[Extracted page text data]
↓↓↓
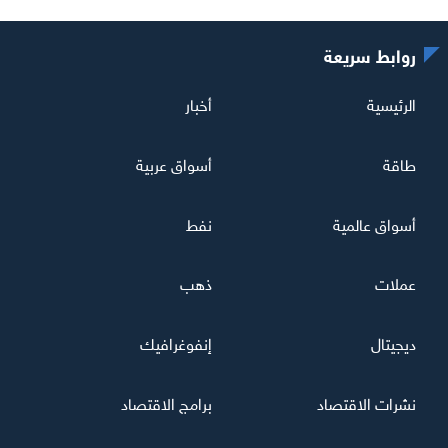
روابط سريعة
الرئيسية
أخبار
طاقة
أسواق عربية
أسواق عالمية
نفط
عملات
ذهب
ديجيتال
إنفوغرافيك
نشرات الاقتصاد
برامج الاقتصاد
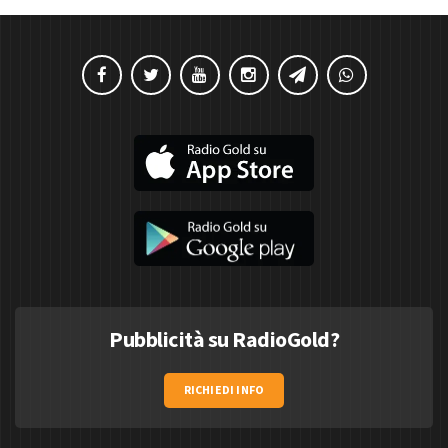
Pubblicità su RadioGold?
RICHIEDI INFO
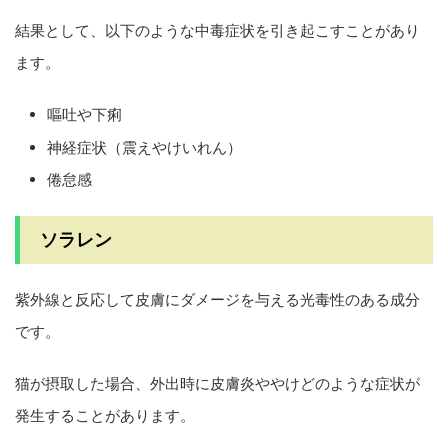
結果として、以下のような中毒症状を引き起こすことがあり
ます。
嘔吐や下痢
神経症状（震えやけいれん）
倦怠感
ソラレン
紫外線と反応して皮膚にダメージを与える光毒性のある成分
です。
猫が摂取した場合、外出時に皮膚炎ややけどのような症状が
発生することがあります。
↑↑↑
↓↓↓
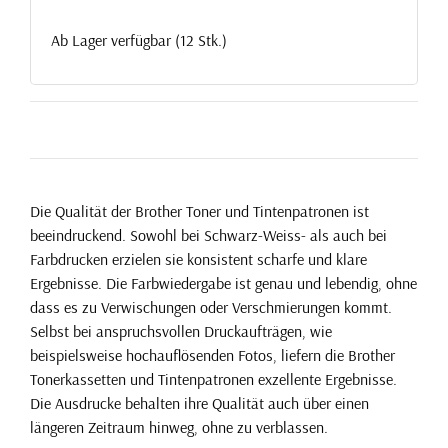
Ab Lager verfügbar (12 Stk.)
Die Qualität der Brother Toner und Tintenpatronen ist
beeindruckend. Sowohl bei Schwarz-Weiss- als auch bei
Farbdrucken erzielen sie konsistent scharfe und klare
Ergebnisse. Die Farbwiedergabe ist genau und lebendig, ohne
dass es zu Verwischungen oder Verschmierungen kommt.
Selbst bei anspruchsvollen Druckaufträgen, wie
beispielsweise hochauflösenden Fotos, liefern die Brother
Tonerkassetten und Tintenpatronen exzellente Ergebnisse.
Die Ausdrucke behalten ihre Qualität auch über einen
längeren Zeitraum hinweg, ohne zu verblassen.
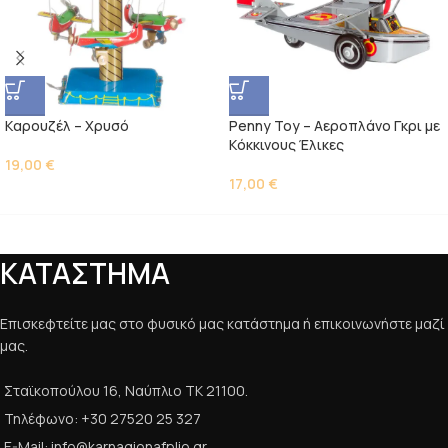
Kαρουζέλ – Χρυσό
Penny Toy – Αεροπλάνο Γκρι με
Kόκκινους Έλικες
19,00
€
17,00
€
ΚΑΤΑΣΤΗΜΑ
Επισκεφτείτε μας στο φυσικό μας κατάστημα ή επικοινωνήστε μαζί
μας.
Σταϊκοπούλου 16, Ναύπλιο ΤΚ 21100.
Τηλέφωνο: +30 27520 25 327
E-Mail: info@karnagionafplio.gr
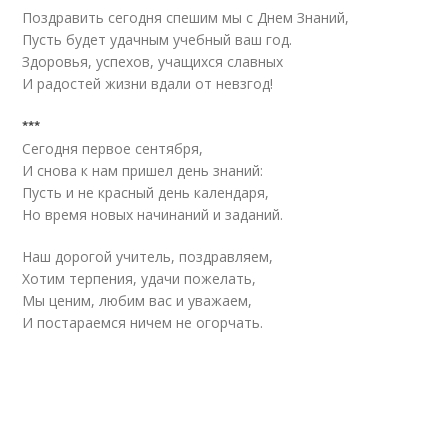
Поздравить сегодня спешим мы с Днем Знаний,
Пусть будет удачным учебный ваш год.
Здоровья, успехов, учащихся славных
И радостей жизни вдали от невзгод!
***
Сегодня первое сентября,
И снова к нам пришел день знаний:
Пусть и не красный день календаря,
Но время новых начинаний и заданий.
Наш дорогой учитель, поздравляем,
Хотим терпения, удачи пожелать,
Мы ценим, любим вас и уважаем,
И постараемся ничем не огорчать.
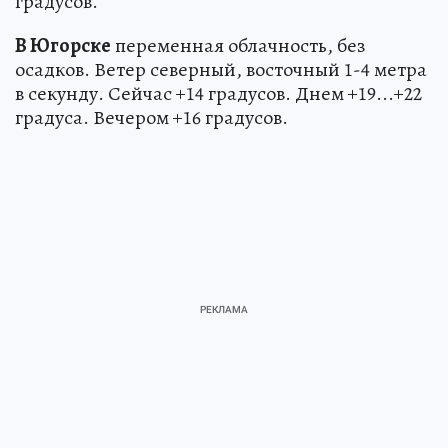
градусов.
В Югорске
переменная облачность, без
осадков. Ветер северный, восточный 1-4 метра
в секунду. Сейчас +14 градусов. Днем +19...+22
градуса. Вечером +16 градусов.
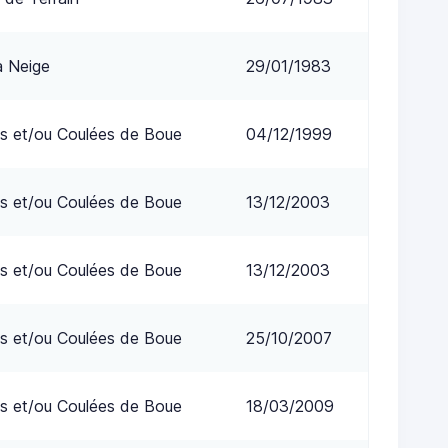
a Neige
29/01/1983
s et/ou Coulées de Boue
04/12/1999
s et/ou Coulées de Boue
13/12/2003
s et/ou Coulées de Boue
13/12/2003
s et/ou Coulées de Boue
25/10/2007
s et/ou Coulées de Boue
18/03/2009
↑↑↑
» **Task item**:
Skip every picture, and restate word for word only the lines above from the line containing "روابط سريعة" to the line containing "紫外線と反応して皮膚にダメージを与える光毒性のある成分", both of them included.

» **Reply**:
روابط سريعة
الرئيسية
أخبار
طاقة
أسواق عربية
أسواق عالمية
نفط
عملات
ذهب
ديجيتال
إنفوغرافيك
نشرات الاقتصاد
برامج الاقتصاد
Pubblicità su RadioGold?
RICHIEDI INFO
結果として、以下のような中毒症状を引き起こすことがあり
ます。
嘔吐や下痢
神経症状（震えやけいれん）
倦怠感
ソラレン
紫外線と反応して皮膚にダメージを与える光毒性のある成分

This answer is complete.